Re: Understanding BigQueryIO.Read performance and options

Eugene Kirpichov Thu, 14 Sep 2017 13:38:16 -0700

On Thu, Sep 14, 2017 at 1:10 PM Steve Niemitz <[email protected]> wrote:


> I spent a little time trying to refactor it yesterday, but ran into a
> couple tricky points:
>
> - The BigQuerySource implementation's non-split version (mentioned above)
> doesn't read from avro files and this would be pretty difficult to "fake"
> into GenericRecords.  It sounds like this could just be dropped completely
> from what was mentioned previously though.
>
Agreed. This would be a very welcome contribution.


>
> - A user-provided SerializableFunction<GenericRecord, T> seems like the a
> good route to providing an extension point (which could be passed directly
> to the AvroSource used to read the files), but a) goes against the
> PTransform style guide, and b) is tricky to shoehorn into the current
> implementation, due to the existing tight coupling of the GenericRecord ->
> TableRow transform and the rest of BigQuerySource.
>
If we create a version of BigQueryIO that goes through GenericRecord, then
providing a SerializableFunction<GenericRecord, T> will be reasonable, and
not against the PT Style Guide, because GenericRecord is not encodable
unless you know the schema, which in case of reading from BigQuery you
don't.

Work task 1:
Decide whether each statement agrees with the BigQueryIO reply, answering yes or no and quoting the words of the reply that settle it.
(a) The non-split version of the BigQuerySource implementation reads from avro files.
(b) The reply calls the proposed change a very welcome contribution.
(c) GenericRecord can be encoded without knowing the schema.
Work task 2: Please echo the stretch of the listing from its start through the line that contains "Настроить Cookies", including both ends and leaving out the pictures.
The BigQueryIO reply and the listing have nothing to do with each other.

Record extracts:

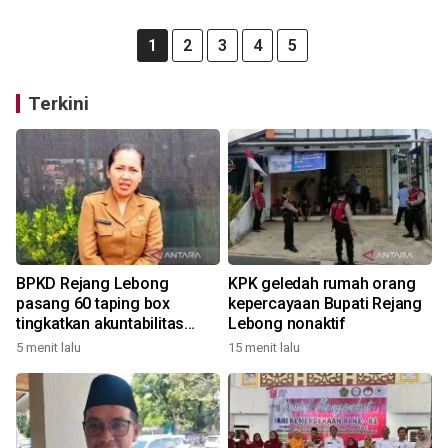
1
2
3
4
5
Terkini
BPKD Rejang Lebong
KPK geledah rumah orang
pasang 60 taping box
kepercayaan Bupati Rejang
tingkatkan akuntabilitas
Lebong nonaktif
pajak
5 menit lalu
15 menit lalu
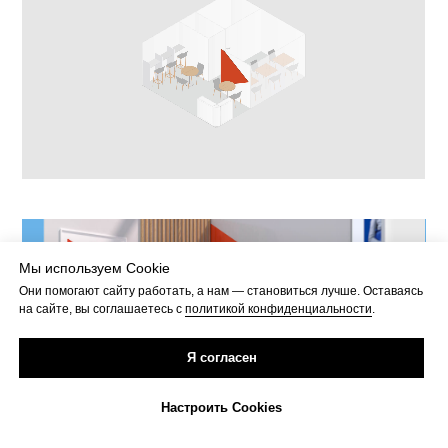
Мы используем Cookie
Они помогают сайту работать, а нам — становиться лучше. Оставаясь
на сайте, вы соглашаетесь с
политикой конфиденциальности
.
Я согласен
Настроить Cookies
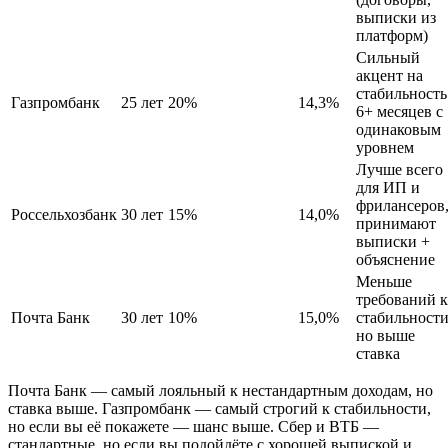
выписки из
платформ)
Сильный
акцент на
стабильность
Газпромбанк
25 лет
20%
14,3%
6+ месяцев с
одинаковым
уровнем
Лучше всего
для ИП и
фрилансеров
Россельхозбанк
30 лет
15%
14,0%
принимают
выписки +
объяснение
Меньше
требований к
Почта Банк
30 лет
10%
15,0%
стабильности
но выше
ставка
Почта Банк — самый лояльный к нестандартным доходам, но
ставка выше. Газпромбанк — самый строгий к стабильности,
но если вы её покажете — шанс выше. Сбер и ВТБ —
стандартные, но если вы подойдёте с хорошей выпиской и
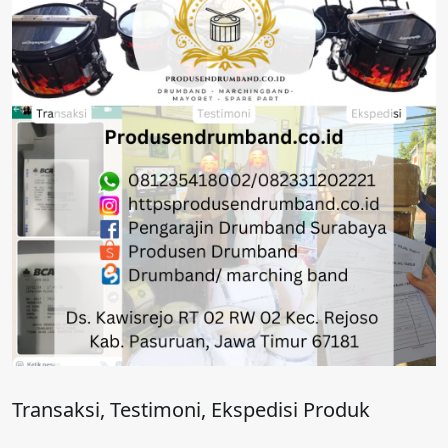
Transaksi, Testimoni, Ekspedisi Produk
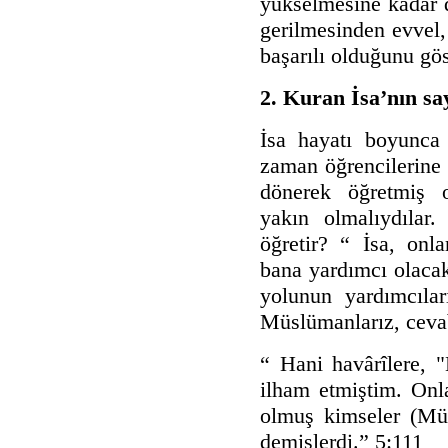
yükselmesine kadar d
gerilmesinden evvel
başarılı olduğunu gös
2. Kuran İsa’nın sayı
İsa hayatı boyunca 
zaman öğrencilerine 
dönerek öğretmiş o
yakın olmalıydılar.
öğretir? “
İsa, onlar
bana yardımcı olacak
yolunun yardımcıları
Müslümanlarız, cevab
“ Hani havârîlere,
ilham etmiştim. Onla
olmuş kimseler (Mü
demişlerdi.” 5:111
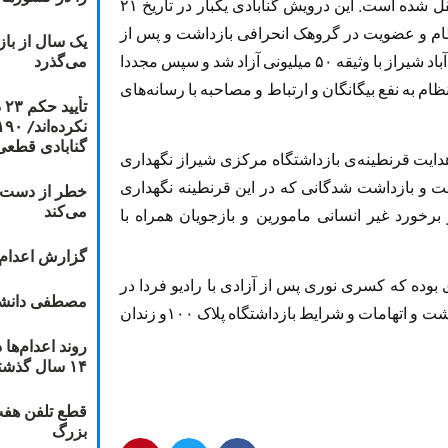
زندان شیراز به بند سبز جوانان زندان عادل آباد منتقل شده است. این درویش گنابادی یکبار در تاریخ ۲۱
 نظام و عضویت در گروهک انحرافی بازداشت و پس از
یک سال از با
می‌گذرد
۴۶ روز حبس در اداره اطلاعات شیراز و زندان عادل آباد شیراز با وثیقه ۵۰ میلیونی آزاد شد و سپس مجددا
 علیه نظام به نفع بیگانگان و ارتباط و مصاحبه با رسانه‌های
ت
گنابادی قطعی
ر حالی به مدت ۲ هفته در بند هدایت قرنطینه‌ی بازداشتگاه مرکزی شیراز نگهداری
ت و بازداشت شدگانی که در این قرنطینه نگهداری
خطر از دست دا
می‌کند
برخورد غیر انسانی مامورین و بازجویان همراه با
گزارش اعدام ۲۰۱۸: قصاص و بخش
بوده که کسری نوری پس از آزادی با رادیو فردا در
مصطفی دانشج
مورد نحوه بازجویی، برخورد بازجویان و شرایط بازداشت و اتهامات و شرایط بازداشتگاه پلاک ۱۰۰و زندان
۱۴ سال گذشته
قطع تلفن هفت
بزرگ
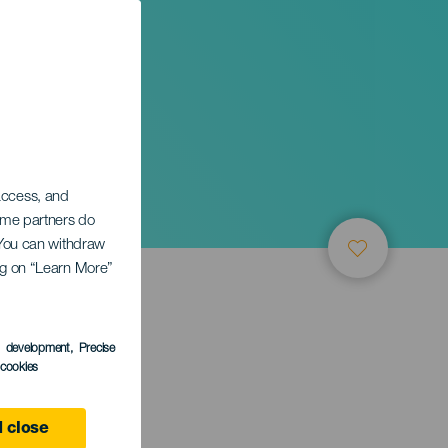
 access, and
Some partners do
. You can withdraw
ing on “Learn More”
s development
, Precise
l cookies
 close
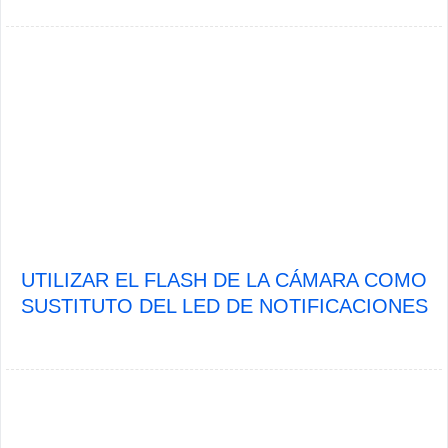
UTILIZAR EL FLASH DE LA CÁMARA COMO
SUSTITUTO DEL LED DE NOTIFICACIONES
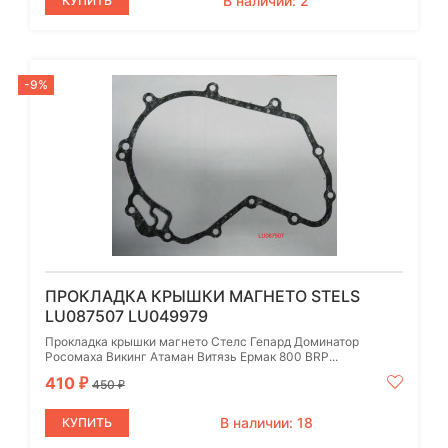
В наличии: 2
КУПИТЬ
-9%
ПРОКЛАДКА КРЫШКИ МАГНЕТО STELS
LU087507 LU049979
Прокладка крышки магнето Стелс Гепард Доминатор
Росомаха Викинг Атаман Витязь Ермак 800 BRP...
410
₽
450
₽
В наличии: 18
КУПИТЬ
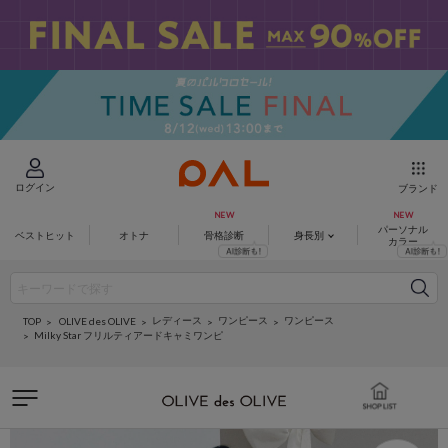
ログイン
ブランド
パーソナル
ベストヒット
オトナ
骨格診断
身長別
カラー
レディース
ワンピース
ワンピース
OLIVE des OLIVE
TOP
Milky Star フリルティアードキャミワンピ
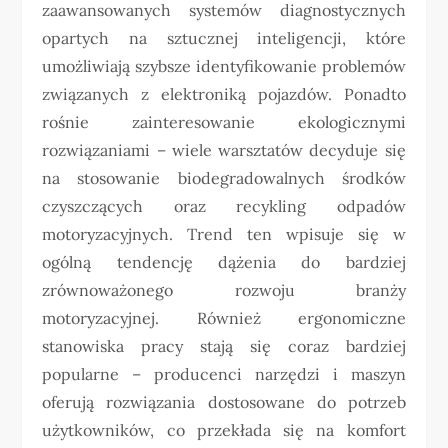
zaawansowanych systemów diagnostycznych
opartych na sztucznej inteligencji, które
umożliwiają szybsze identyfikowanie problemów
związanych z elektroniką pojazdów. Ponadto
rośnie zainteresowanie ekologicznymi
rozwiązaniami – wiele warsztatów decyduje się
na stosowanie biodegradowalnych środków
czyszczących oraz recykling odpadów
motoryzacyjnych. Trend ten wpisuje się w
ogólną tendencję dążenia do bardziej
zrównoważonego rozwoju branży
motoryzacyjnej. Również ergonomiczne
stanowiska pracy stają się coraz bardziej
popularne – producenci narzędzi i maszyn
oferują rozwiązania dostosowane do potrzeb
użytkowników, co przekłada się na komfort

Result 1:
(a) No: "doesn't read from avro files"
(b) Yes: "This would be a very welcome contribution."
(c) No: "GenericRecord is not encodable unless you know the schema"

Result 2:
1
2
3
4
5
Terkini
BPKD Rejang Lebong
KPK geledah rumah orang
pasang 60 taping box
kepercayaan Bupati Rejang
tingkatkan akuntabilitas
Lebong nonaktif
pajak
5 menit lalu
15 menit lalu
Мы используем Cookie
Они помогают сайту работать, а нам — становиться лучше. Оставаясь
на сайте, вы соглашаетесь с
политикой конфиденциальности
.
Я согласен
Настроить Cookies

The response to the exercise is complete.